**WORK TO COMPLETE**
1: Answer these questions using the WhaleMap pipeline text:
(a) Which tool does `src/get_remote_data.sh` use to sync data from remote repositories?
(b) Under what file path are the combined observation data saved?
(c) How often does the cron job run `src/get_remote_data.sh`?
2: Retype the listing from the line containing "Analyze this satellite" through the last line of the listing, omitting the pictures.

**TEXT PASSAGE**
● ● ● ● ● ● ●
The majority of the remote data are synced using the script `src/get_remote_data.sh`. This uses Rclone to sync data from remote repositories (Google Drive, Dropbox, etc.), and also calls `R/get_dcs.R` to download acoustic detection data. All the data are stored in `data/raw/`

2. Process

Data from each contributor are processed to a common WhaleMap format (see below) using a custom R script (`R/proc_*.R`). Once formatted, observations and effort data from each platform are saved in `data/interim/`.

3. Combine

All effort and observation data files in `data/interim/` are combined by (`R/combine.R`) and saved as `data/processed/effort.rds` and `data/processed/observations.rds`, respectively.

4. Repeat

A Makefile maps the dependency structure and orchestrates the efficient processing of the entire dataset. The `make` command is executed at the final step of `src/get_remote_data.sh` to update the dataset after synchronization. A cron job runs `src/get_remote_data.sh` every 15 minutes to keep the system up to date.

### WhaleMap data formats

#### Observations

`time` - UTC time (YYYY-MM-DD HH:MM:SS)
`lat` - latitude in decimal degrees
`lon` - longitude in decimal degrees
`date` - UTC date (YYYY-MM-DD)
`yday` - day of year
`year` - year (YYYY)
`platform` - type of survey platform (`vessel`, `plane`, `slocum`, `buoy`, `rpas`, `opportunistic`)
`name` - name of platform (e.g., `noaa_twin_otter`, `dfo_coriolis`)
`id` - unique survey identifier comprised of survey start date, platform, and name (e.g., `2020-02-21_plane_noaa_twin_otter`)
● ● ● ● ● ● ●
[Dataset entries]
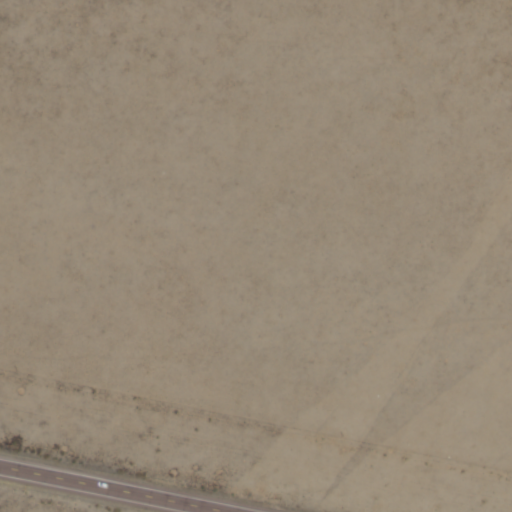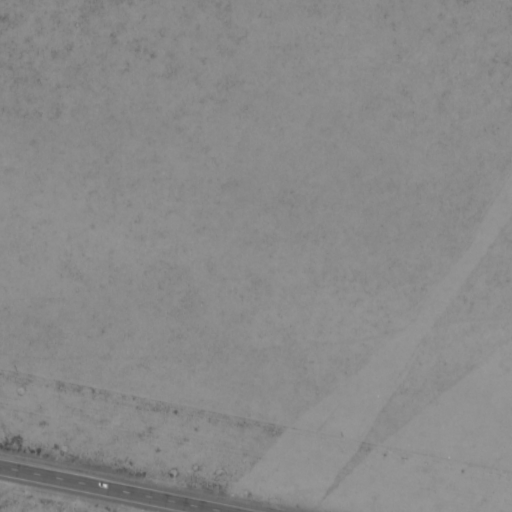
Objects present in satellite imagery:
road: (113, 489)
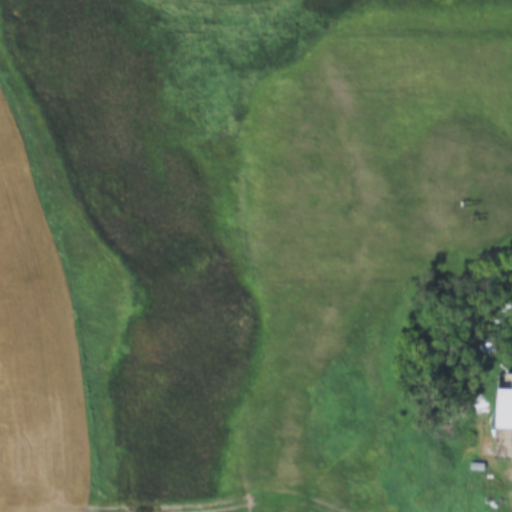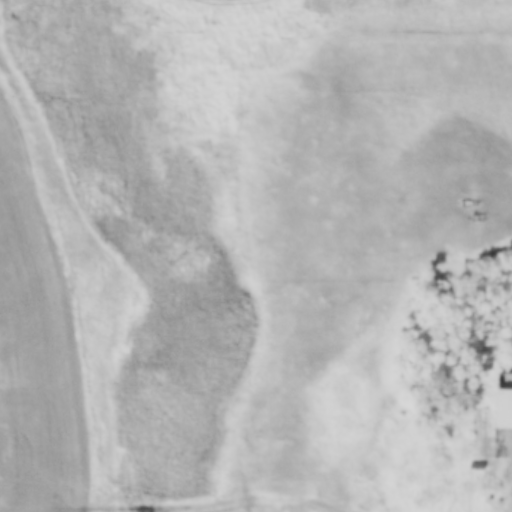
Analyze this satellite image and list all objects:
building: (500, 417)
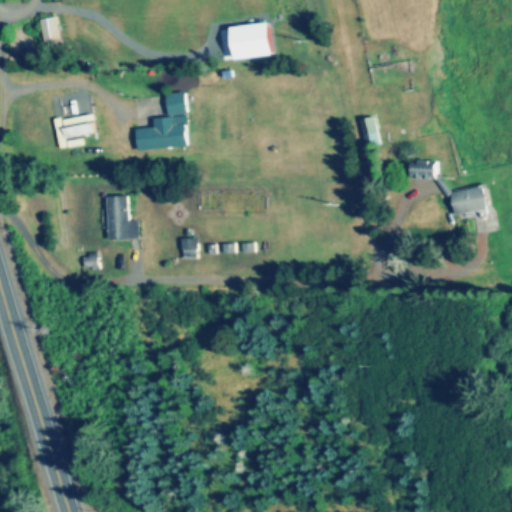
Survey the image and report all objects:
building: (53, 33)
building: (77, 116)
building: (170, 126)
building: (373, 132)
building: (427, 170)
building: (474, 202)
building: (123, 219)
building: (193, 244)
railway: (386, 255)
road: (217, 279)
road: (33, 401)
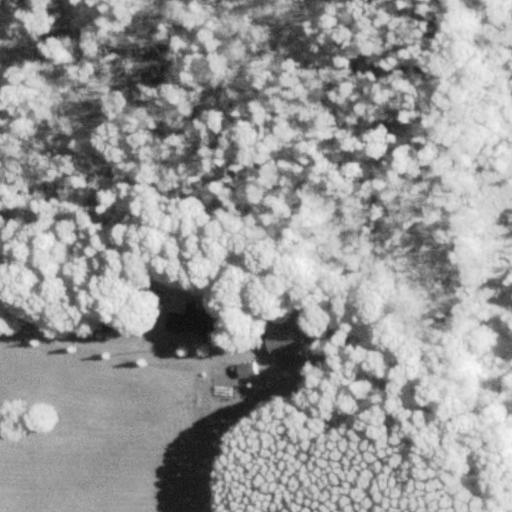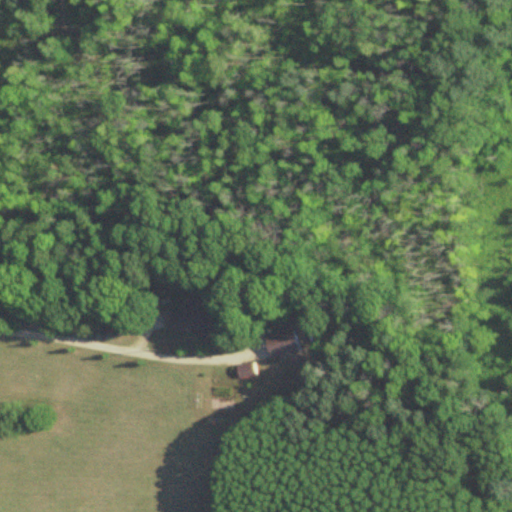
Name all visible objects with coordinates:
building: (205, 318)
building: (286, 342)
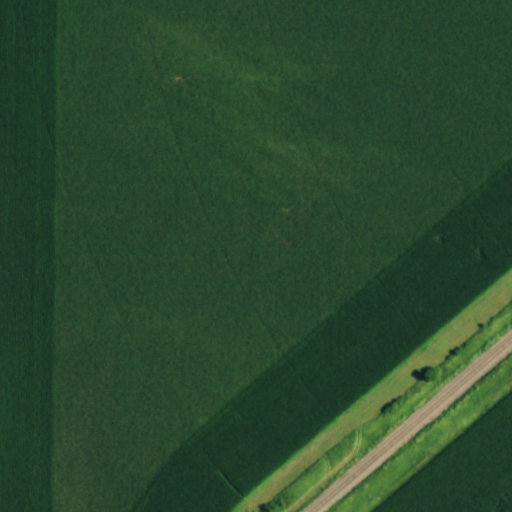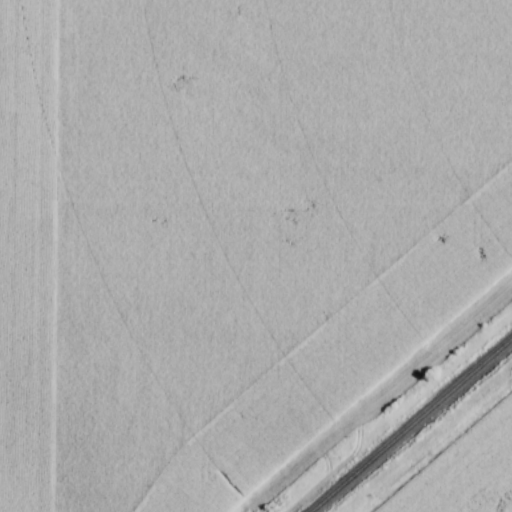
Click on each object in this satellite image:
crop: (233, 232)
railway: (411, 425)
crop: (462, 470)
● ● ● ● ● ● ●
**EXPECTED RESULTS**
1:
(a) Rclone
(b) `data/processed/observations.rds`
(c) Every 15 minutes

2:
Analyze this satellite image and list all objects:
building: (500, 417)
Survey the image and report all objects:
building: (53, 33)
building: (77, 116)
building: (170, 126)
building: (373, 132)
building: (427, 170)
building: (474, 202)
building: (123, 219)
building: (193, 244)
railway: (386, 255)
road: (217, 279)
road: (33, 401)
Name all visible objects with coordinates:
building: (205, 318)
building: (286, 342)
Click on each object in this satellite image:
crop: (233, 232)
railway: (411, 425)
crop: (462, 470)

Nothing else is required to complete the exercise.